**WRITTEN PROBLEM**.
Copy the following records word for word, starting at the line that contains "latitude: -5.3542" and ending at the line that contains "latitude: 26.6634".

**EXERCISE INPUT**.
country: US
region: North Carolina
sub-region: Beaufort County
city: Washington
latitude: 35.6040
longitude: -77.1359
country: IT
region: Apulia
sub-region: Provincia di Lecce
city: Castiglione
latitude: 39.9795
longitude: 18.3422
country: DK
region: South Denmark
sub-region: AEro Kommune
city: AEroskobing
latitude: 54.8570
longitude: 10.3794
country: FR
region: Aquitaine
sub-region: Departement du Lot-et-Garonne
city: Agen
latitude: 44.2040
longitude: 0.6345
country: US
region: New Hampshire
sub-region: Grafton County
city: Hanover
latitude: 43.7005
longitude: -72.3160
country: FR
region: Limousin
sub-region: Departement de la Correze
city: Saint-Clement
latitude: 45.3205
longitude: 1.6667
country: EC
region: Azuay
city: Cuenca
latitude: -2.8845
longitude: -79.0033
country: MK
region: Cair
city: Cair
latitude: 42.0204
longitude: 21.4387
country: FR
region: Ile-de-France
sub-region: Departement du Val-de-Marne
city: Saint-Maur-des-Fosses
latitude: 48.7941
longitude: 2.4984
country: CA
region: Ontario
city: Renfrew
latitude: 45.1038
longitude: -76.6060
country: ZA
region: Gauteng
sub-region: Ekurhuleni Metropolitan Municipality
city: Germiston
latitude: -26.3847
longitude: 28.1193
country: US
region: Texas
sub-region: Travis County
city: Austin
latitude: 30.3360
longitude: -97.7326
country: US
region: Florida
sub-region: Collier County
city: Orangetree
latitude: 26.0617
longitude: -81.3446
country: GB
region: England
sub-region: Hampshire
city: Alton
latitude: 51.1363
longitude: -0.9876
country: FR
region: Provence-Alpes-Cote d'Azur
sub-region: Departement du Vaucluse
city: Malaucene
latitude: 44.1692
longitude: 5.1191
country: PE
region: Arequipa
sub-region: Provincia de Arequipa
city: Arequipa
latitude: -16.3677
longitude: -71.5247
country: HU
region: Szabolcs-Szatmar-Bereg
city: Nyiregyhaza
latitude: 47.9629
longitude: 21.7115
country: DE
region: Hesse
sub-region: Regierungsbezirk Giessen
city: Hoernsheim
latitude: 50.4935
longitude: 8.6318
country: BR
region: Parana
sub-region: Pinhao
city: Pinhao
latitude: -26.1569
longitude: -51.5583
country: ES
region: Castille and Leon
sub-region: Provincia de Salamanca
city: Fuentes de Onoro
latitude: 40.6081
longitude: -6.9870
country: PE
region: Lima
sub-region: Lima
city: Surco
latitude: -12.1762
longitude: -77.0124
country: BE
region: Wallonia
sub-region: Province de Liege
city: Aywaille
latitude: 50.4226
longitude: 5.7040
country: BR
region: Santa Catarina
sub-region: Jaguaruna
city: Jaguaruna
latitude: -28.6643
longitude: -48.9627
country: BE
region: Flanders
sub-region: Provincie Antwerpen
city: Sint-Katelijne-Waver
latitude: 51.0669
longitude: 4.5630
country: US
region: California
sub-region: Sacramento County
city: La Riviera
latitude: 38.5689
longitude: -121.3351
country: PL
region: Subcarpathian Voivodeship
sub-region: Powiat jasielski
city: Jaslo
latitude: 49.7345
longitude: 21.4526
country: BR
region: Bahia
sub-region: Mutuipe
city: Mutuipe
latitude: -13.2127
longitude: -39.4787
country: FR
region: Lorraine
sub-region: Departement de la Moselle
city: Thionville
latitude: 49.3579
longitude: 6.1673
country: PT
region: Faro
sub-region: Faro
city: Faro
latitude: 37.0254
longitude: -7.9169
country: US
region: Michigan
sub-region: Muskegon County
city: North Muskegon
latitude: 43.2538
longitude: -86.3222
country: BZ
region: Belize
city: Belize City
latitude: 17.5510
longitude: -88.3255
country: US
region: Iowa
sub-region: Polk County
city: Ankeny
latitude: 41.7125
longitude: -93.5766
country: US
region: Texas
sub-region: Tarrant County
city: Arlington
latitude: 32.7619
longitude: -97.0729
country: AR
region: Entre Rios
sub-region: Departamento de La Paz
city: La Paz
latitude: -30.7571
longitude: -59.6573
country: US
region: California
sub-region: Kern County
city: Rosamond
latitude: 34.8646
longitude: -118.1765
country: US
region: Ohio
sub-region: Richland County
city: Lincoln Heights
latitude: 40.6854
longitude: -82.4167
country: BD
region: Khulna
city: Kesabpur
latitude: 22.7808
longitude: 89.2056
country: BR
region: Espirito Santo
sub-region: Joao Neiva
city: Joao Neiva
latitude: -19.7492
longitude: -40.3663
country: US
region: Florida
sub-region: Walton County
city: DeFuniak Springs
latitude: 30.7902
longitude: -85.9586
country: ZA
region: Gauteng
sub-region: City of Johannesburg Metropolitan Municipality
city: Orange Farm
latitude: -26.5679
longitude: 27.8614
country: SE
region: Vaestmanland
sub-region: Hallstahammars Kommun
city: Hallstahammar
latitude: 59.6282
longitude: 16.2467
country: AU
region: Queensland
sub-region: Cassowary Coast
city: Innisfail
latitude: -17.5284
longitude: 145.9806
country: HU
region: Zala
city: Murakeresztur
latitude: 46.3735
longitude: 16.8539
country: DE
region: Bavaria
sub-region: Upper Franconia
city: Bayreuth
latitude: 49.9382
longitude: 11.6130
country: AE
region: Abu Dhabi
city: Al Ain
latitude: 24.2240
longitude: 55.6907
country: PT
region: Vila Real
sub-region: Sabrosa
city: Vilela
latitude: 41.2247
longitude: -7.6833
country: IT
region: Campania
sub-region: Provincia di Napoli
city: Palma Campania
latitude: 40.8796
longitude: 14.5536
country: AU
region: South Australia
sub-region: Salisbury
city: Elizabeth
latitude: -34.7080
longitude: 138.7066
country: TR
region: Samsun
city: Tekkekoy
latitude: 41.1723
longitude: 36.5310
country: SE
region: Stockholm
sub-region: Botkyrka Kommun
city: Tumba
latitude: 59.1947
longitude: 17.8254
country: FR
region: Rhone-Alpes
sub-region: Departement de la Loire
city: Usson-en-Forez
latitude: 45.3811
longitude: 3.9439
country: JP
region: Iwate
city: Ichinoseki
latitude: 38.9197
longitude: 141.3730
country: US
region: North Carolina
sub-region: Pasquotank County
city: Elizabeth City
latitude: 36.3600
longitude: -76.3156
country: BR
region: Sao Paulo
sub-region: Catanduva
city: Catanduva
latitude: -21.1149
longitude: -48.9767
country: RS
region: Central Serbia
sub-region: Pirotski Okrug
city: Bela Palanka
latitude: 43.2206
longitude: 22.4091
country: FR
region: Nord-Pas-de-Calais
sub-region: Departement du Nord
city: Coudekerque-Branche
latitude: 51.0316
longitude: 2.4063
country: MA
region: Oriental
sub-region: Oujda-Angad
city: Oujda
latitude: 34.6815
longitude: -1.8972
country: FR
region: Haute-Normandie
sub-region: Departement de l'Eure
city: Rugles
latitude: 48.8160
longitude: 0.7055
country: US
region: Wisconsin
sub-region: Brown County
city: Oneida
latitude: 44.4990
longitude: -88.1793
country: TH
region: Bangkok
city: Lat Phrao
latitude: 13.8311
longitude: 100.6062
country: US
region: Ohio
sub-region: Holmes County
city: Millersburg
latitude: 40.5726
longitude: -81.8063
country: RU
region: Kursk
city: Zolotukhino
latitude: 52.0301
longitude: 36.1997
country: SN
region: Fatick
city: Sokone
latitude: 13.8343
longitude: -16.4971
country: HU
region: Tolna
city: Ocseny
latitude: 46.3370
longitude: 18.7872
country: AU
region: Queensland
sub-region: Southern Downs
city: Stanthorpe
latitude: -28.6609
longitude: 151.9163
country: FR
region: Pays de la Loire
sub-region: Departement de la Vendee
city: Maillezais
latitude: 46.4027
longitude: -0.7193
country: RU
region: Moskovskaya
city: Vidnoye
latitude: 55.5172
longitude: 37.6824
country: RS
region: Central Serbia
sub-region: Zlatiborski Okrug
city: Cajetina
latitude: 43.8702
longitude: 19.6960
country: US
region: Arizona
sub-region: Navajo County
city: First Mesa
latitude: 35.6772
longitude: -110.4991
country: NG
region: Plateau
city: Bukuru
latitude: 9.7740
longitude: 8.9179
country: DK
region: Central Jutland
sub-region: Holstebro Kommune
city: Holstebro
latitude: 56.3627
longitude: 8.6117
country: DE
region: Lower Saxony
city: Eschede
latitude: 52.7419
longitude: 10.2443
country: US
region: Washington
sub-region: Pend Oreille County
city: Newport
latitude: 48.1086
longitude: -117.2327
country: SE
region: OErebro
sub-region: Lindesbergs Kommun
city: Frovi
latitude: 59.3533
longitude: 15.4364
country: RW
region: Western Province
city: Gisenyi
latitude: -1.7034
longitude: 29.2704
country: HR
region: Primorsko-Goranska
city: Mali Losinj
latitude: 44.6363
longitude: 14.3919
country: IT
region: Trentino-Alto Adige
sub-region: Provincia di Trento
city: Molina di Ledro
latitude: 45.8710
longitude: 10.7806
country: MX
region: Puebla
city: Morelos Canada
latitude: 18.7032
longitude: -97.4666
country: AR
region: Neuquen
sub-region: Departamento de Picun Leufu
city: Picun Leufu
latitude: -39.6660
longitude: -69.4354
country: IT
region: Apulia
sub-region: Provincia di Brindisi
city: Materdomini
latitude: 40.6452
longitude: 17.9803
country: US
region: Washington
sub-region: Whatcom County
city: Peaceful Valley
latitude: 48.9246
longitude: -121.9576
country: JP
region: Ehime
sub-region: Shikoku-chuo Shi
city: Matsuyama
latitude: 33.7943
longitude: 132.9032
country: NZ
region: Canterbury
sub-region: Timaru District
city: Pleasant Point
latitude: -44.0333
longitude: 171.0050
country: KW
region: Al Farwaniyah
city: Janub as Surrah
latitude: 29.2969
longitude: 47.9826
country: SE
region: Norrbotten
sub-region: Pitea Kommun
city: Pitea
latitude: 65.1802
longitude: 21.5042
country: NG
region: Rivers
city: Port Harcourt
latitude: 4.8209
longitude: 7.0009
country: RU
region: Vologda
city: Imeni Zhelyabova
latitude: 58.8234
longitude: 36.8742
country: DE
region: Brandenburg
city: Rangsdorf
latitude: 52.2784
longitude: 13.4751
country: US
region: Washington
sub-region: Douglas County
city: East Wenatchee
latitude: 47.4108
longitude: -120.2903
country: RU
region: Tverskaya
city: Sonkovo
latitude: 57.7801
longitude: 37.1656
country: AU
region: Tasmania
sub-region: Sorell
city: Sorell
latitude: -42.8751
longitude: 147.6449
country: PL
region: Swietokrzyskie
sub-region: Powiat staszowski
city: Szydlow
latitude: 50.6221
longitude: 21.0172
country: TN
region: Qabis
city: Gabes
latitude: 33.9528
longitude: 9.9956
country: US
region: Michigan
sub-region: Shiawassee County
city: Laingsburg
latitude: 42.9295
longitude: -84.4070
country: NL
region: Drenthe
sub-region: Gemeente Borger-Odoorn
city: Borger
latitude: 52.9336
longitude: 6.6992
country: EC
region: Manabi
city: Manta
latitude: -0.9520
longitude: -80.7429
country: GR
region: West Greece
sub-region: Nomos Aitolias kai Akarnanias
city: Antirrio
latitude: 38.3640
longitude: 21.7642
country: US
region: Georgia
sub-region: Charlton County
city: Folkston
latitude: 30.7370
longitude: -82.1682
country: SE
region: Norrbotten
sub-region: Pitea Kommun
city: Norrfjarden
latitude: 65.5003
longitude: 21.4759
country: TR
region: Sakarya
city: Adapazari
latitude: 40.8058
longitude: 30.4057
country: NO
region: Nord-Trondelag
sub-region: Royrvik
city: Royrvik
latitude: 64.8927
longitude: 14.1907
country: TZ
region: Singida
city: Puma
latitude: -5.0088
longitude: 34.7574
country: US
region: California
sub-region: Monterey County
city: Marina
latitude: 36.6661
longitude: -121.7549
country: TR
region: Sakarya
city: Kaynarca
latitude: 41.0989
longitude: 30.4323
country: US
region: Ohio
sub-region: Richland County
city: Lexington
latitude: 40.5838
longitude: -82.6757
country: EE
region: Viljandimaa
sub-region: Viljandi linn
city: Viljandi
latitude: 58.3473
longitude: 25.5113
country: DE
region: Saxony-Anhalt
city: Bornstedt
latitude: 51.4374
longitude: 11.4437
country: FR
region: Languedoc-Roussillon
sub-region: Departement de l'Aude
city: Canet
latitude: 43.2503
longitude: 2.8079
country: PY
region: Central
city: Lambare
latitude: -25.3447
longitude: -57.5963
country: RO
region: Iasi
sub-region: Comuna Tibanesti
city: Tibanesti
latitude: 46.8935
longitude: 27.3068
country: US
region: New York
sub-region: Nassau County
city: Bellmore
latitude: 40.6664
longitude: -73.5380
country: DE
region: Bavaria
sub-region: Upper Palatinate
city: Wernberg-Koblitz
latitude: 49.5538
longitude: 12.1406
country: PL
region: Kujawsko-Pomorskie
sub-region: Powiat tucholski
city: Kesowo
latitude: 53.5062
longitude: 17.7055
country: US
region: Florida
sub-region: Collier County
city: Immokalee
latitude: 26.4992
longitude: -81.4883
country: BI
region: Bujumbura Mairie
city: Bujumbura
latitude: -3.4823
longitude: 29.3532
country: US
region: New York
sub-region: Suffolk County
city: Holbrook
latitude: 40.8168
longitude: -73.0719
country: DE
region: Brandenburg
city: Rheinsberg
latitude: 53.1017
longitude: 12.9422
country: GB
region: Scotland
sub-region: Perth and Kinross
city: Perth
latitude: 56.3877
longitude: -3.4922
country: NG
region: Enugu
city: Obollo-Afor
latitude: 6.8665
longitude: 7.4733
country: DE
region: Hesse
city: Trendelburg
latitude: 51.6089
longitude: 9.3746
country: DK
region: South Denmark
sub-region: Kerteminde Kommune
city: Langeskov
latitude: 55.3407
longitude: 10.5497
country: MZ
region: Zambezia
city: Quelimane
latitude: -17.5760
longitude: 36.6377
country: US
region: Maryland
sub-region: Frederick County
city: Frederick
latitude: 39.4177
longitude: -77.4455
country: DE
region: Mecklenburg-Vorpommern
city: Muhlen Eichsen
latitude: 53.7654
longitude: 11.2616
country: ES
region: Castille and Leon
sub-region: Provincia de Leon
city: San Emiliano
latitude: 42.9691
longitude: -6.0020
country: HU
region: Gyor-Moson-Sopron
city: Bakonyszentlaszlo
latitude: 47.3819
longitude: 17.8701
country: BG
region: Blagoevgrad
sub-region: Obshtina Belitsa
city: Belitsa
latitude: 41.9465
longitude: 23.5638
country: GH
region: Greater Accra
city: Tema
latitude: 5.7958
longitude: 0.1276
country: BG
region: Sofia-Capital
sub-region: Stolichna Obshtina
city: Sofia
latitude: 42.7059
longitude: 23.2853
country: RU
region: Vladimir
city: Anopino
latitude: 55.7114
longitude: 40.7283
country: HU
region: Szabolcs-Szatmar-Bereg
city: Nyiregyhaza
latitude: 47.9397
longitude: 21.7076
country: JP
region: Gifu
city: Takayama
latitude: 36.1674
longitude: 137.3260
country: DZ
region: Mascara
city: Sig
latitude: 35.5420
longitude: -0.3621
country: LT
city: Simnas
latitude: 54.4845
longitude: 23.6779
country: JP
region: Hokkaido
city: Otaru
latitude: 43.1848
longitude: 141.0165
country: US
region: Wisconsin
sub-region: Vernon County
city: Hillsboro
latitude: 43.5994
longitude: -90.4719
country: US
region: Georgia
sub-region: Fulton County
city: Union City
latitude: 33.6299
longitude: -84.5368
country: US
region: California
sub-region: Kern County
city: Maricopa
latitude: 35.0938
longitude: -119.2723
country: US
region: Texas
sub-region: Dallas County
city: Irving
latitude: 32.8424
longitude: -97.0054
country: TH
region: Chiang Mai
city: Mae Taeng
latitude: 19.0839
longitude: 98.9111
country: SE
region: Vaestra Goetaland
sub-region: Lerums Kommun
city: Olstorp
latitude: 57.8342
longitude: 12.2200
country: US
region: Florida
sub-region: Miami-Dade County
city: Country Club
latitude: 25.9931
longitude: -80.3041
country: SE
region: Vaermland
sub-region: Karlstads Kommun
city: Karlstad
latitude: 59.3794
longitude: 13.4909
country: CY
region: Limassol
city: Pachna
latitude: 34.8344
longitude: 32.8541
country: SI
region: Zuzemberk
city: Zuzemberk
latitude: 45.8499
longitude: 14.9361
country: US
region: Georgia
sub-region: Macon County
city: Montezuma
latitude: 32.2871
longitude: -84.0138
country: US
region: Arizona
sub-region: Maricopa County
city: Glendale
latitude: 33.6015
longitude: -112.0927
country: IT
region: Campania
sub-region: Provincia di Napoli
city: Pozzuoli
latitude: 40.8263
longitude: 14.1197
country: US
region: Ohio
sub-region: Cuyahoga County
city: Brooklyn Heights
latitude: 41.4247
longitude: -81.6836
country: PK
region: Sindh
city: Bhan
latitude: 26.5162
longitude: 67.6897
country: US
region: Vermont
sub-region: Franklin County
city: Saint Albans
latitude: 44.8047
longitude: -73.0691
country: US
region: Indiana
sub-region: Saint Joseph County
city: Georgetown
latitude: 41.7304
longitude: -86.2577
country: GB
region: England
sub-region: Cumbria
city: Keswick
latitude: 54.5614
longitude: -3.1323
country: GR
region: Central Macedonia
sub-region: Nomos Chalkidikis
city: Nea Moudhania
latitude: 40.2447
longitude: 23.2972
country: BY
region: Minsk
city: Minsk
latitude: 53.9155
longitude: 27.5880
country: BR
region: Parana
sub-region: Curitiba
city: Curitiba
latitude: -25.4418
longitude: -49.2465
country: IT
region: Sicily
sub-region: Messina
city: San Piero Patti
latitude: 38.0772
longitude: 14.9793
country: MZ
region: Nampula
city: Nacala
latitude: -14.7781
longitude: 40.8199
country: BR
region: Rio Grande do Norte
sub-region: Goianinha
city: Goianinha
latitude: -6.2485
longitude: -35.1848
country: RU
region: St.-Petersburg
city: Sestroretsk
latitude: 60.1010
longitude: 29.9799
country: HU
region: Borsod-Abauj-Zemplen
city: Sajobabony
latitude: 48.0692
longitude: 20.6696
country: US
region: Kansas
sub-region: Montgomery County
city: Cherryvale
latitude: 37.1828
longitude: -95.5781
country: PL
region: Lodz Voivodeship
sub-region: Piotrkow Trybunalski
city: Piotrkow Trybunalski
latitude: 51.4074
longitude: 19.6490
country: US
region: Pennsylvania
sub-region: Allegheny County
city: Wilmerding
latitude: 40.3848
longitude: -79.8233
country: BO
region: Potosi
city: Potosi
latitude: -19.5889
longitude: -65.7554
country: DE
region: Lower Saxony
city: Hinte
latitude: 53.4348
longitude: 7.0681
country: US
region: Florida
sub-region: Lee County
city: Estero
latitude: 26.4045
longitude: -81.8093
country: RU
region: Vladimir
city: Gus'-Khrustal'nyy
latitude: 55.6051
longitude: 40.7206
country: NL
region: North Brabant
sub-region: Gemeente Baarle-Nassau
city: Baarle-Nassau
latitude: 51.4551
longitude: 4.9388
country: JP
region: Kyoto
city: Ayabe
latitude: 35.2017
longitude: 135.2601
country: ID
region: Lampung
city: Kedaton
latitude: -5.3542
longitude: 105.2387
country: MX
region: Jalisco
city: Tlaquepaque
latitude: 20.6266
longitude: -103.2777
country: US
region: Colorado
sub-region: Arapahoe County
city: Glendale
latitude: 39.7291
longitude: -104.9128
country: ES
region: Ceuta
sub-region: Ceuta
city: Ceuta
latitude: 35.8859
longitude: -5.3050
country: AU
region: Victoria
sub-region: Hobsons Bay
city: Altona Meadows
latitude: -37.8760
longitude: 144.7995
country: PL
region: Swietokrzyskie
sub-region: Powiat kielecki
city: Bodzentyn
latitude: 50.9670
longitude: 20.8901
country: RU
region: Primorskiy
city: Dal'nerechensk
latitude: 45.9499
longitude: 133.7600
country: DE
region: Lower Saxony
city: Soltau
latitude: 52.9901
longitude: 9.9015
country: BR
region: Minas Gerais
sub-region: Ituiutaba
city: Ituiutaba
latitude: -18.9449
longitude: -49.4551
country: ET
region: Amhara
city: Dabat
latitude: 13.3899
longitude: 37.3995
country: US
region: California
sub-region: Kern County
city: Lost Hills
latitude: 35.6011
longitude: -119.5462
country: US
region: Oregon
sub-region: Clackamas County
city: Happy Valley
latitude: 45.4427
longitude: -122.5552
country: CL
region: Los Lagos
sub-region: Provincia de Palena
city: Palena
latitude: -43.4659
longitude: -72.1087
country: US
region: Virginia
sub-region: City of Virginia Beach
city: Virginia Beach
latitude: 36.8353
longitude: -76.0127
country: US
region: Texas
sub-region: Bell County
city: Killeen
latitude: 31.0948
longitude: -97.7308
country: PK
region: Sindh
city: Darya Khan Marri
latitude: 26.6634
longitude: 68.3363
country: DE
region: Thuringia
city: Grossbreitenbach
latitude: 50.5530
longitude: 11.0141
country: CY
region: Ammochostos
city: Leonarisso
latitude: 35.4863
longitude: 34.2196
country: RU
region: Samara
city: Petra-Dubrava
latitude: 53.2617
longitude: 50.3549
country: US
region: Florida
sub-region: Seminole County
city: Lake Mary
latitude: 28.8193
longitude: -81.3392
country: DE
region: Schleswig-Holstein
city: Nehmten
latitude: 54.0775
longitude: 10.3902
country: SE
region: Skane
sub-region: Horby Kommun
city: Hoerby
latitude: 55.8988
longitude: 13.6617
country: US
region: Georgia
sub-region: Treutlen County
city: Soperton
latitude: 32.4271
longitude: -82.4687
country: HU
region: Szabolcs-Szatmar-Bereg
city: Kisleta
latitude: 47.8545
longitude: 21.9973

**WRITTEN RESPONSE**.
latitude: -5.3542
longitude: 105.2387
country: MX
region: Jalisco
city: Tlaquepaque
latitude: 20.6266
longitude: -103.2777
country: US
region: Colorado
sub-region: Arapahoe County
city: Glendale
latitude: 39.7291
longitude: -104.9128
country: ES
region: Ceuta
sub-region: Ceuta
city: Ceuta
latitude: 35.8859
longitude: -5.3050
country: AU
region: Victoria
sub-region: Hobsons Bay
city: Altona Meadows
latitude: -37.8760
longitude: 144.7995
country: PL
region: Swietokrzyskie
sub-region: Powiat kielecki
city: Bodzentyn
latitude: 50.9670
longitude: 20.8901
country: RU
region: Primorskiy
city: Dal'nerechensk
latitude: 45.9499
longitude: 133.7600
country: DE
region: Lower Saxony
city: Soltau
latitude: 52.9901
longitude: 9.9015
country: BR
region: Minas Gerais
sub-region: Ituiutaba
city: Ituiutaba
latitude: -18.9449
longitude: -49.4551
country: ET
region: Amhara
city: Dabat
latitude: 13.3899
longitude: 37.3995
country: US
region: California
sub-region: Kern County
city: Lost Hills
latitude: 35.6011
longitude: -119.5462
country: US
region: Oregon
sub-region: Clackamas County
city: Happy Valley
latitude: 45.4427
longitude: -122.5552
country: CL
region: Los Lagos
sub-region: Provincia de Palena
city: Palena
latitude: -43.4659
longitude: -72.1087
country: US
region: Virginia
sub-region: City of Virginia Beach
city: Virginia Beach
latitude: 36.8353
longitude: -76.0127
country: US
region: Texas
sub-region: Bell County
city: Killeen
latitude: 31.0948
longitude: -97.7308
country: PK
region: Sindh
city: Darya Khan Marri
latitude: 26.6634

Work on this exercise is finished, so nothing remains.